The NHL is the closest to having a salary cap of the three major U.S. sports. Until 1992, hockey had never had a work stoppage and enjoyed multiple years of play without dramatic interruption. The 1992 strike lasted only 10 days but was primarily due to the main issue of the conflict being the salary cap and the owners' attempt to slow salary growth. This one did not compare to the strike in the 2004-05 season. During the 2003-04 season, there was a huge disparity between small-market and big-market teams.
For example, the Detroit Red Wings reside in a city that loves hockey, and their payroll was $77 million. Compare that to Tampa Bay, which at the time was not a city that historically loved hockey, only had a payroll of $34 million. Not only did this prompt the league to develop a salary cap, but they also had to develop ways to share the revenue to implement this cap which is precisely what goes into developing most salary caps.
However, in the NHL, like most leagues, there are loopholes for each sport.
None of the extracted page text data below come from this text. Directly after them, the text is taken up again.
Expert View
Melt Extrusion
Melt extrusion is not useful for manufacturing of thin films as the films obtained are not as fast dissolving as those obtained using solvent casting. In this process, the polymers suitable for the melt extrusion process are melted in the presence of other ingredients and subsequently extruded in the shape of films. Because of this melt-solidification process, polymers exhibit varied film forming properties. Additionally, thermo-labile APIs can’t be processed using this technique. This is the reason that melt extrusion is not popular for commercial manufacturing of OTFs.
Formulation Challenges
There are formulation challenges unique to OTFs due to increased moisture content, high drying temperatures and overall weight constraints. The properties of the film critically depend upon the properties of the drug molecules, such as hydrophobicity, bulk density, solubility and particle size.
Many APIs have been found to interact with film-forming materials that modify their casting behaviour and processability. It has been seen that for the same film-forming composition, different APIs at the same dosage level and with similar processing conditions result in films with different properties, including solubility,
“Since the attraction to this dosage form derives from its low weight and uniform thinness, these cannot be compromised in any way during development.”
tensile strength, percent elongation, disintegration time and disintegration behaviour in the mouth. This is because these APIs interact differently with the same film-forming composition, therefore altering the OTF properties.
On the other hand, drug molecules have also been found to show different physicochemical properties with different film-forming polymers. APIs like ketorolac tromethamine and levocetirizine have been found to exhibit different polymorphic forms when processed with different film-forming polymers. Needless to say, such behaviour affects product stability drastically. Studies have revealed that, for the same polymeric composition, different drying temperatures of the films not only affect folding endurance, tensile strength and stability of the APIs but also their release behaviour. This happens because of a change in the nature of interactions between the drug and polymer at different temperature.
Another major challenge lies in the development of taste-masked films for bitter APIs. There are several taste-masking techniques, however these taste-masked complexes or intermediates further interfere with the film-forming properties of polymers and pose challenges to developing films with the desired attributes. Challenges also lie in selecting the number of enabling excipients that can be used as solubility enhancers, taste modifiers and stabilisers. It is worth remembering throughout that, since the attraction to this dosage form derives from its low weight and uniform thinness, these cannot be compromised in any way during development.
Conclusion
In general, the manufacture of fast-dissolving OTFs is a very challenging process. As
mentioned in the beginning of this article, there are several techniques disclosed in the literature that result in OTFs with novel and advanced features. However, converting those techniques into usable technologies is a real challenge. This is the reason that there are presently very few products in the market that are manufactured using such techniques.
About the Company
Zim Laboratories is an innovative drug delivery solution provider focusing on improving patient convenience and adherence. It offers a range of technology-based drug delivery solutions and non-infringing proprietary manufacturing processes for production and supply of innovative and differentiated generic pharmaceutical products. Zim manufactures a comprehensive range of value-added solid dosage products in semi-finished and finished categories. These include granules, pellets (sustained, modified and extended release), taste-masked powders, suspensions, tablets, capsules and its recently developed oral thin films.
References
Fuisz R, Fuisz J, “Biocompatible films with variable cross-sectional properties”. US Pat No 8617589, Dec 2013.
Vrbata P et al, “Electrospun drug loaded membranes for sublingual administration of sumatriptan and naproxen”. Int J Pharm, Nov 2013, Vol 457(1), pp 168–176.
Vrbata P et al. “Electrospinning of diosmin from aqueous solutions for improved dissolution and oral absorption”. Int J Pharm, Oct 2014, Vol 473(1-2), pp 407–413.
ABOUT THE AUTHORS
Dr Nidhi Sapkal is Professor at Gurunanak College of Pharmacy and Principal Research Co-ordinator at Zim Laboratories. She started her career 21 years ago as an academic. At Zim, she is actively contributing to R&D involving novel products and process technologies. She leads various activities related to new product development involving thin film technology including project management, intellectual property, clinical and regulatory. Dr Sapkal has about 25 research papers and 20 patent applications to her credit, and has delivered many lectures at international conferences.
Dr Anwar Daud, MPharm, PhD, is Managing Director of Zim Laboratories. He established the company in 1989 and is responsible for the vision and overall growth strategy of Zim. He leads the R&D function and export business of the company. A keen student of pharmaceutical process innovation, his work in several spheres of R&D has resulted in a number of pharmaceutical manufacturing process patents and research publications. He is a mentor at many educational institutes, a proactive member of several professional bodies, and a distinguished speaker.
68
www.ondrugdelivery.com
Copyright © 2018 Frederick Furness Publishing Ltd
In the NHL, it’s the system of the Long-term Injury Reserve (LTIR). According to The Star and puck purpose, an injured player’s salary is not on the cap while they are labeled with LTIR.
Now, as the playoffs begin, the salary cap is thrown out the window, and all systems go. An example of this occurred in 2021. The Tampa Bay Lightning used this loophole to bring back two-star players off Injury Reserve and be $19 million over the cap with no consequences.
The results and loopholes that teams have faced in using these loopholes show that no professional sports league has an actual salary cap. In reality, they just have an eligible excuse to give and show fans in case their teams lack spending, which leads to a lack of success.